"""

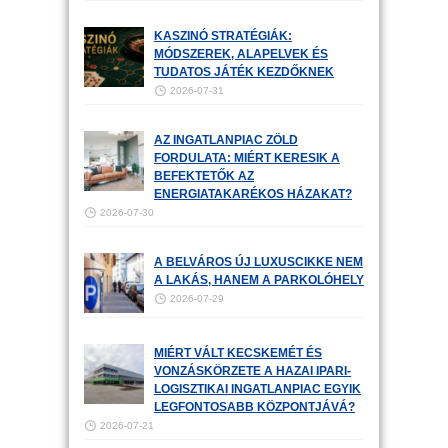
KASZINÓ STRATÉGIÁK:
MÓDSZEREK, ALAPELVEK ÉS
TUDATOS JÁTÉK KEZDŐKNEK
2026-07-31
AZ INGATLANPIAC ZÖLD
FORDULATA: MIÉRT KERESIK A
BEFEKTETŐK AZ
ENERGIATAKARÉKOS HÁZAKAT?
2026-07-30
A BELVÁROS ÚJ LUXUSCIKKE NEM
A LAKÁS, HANEM A PARKOLÓHELY
2026-07-29
MIÉRT VÁLT KECSKEMÉT ÉS
VONZÁSKÖRZETE A HAZAI IPARI-
LOGISZTIKAI INGATLANPIAC EGYIK
LEGFONTOSABB KÖZPONTJÁVÁ?
2026-07-21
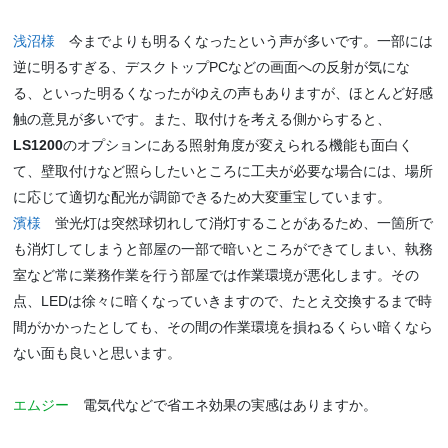
浅沼様
今までよりも明るくなったという声が多いです。一部には
逆に明るすぎる、デスクトップPCなどの画面への反射が気にな
る、といった明るくなったがゆえの声もありますが、ほとんど好感
触の意見が多いです。また、取付けを考える側からすると、
LS1200
のオプションにある照射角度が変えられる機能も面白く
て、壁取付けなど照らしたいところに工夫が必要な場合には、場所
に応じて適切な配光が調節できるため大変重宝しています。
濱様
蛍光灯は突然球切れして消灯することがあるため、一箇所で
も消灯してしまうと部屋の一部で暗いところができてしまい、執務
室など常に業務作業を行う部屋では作業環境が悪化します。その
点、LEDは徐々に暗くなっていきますので、たとえ交換するまで時
間がかかったとしても、その間の作業環境を損ねるくらい暗くなら
ない面も良いと思います。
エムジー
電気代などで省エネ効果の実感はありますか。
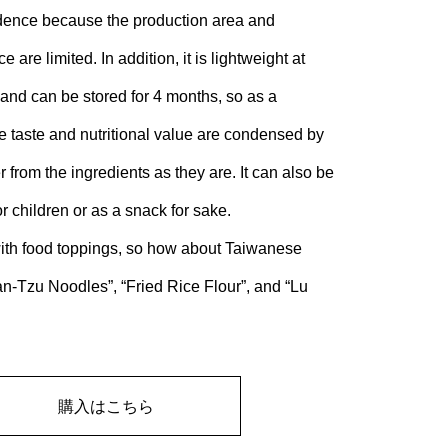
idence because the production area and
 are limited. In addition, it is lightweight at
and can be stored for 4 months, so as a
e taste and nutritional value are condensed by
 from the ingredients as they are. It can also be
r children or as a snack for sake.
 with food toppings, so how about Taiwanese
n-Tzu Noodles”, “Fried Rice Flour”, and “Lu
購入はこちら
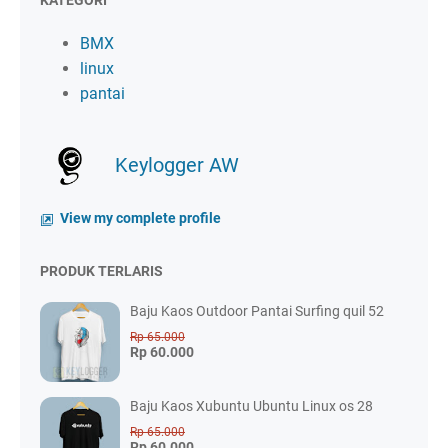
KATEGORI
BMX
linux
pantai
Keylogger AW
View my complete profile
PRODUK TERLARIS
Baju Kaos Outdoor Pantai Surfing quil 52
Rp 65.000
Rp 60.000
Baju Kaos Xubuntu Ubuntu Linux os 28
Rp 65.000
Rp 60.000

"""

*What is required*: Retype the records in full, exactly as given, and omit the pictures.

*Completed task*:
KASZINÓ STRATÉGIÁK:
MÓDSZEREK, ALAPELVEK ÉS
TUDATOS JÁTÉK KEZDŐKNEK
2026-07-31
AZ INGATLANPIAC ZÖLD
FORDULATA: MIÉRT KERESIK A
BEFEKTETŐK AZ
ENERGIATAKARÉKOS HÁZAKAT?
2026-07-30
A BELVÁROS ÚJ LUXUSCIKKE NEM
A LAKÁS, HANEM A PARKOLÓHELY
2026-07-29
MIÉRT VÁLT KECSKEMÉT ÉS
VONZÁSKÖRZETE A HAZAI IPARI-
LOGISZTIKAI INGATLANPIAC EGYIK
LEGFONTOSABB KÖZPONTJÁVÁ?
2026-07-21
浅沼様
今までよりも明るくなったという声が多いです。一部には
逆に明るすぎる、デスクトップPCなどの画面への反射が気にな
る、といった明るくなったがゆえの声もありますが、ほとんど好感
触の意見が多いです。また、取付けを考える側からすると、
LS1200
のオプションにある照射角度が変えられる機能も面白く
て、壁取付けなど照らしたいところに工夫が必要な場合には、場所
に応じて適切な配光が調節できるため大変重宝しています。
濱様
蛍光灯は突然球切れして消灯することがあるため、一箇所で
も消灯してしまうと部屋の一部で暗いところができてしまい、執務
室など常に業務作業を行う部屋では作業環境が悪化します。その
点、LEDは徐々に暗くなっていきますので、たとえ交換するまで時
間がかかったとしても、その間の作業環境を損ねるくらい暗くなら
ない面も良いと思います。
エムジー
電気代などで省エネ効果の実感はありますか。
idence because the production area and
 are limited. In addition, it is lightweight at
and can be stored for 4 months, so as a
e taste and nutritional value are condensed by
 from the ingredients as they are. It can also be
r children or as a snack for sake.
 with food toppings, so how about Taiwanese
n-Tzu Noodles”, “Fried Rice Flour”, and “Lu
購入はこちら
KATEGORI
BMX
linux
pantai
Keylogger AW
View my complete profile
PRODUK TERLARIS
Baju Kaos Outdoor Pantai Surfing quil 52
Rp 65.000
Rp 60.000
Baju Kaos Xubuntu Ubuntu Linux os 28
Rp 65.000
Rp 60.000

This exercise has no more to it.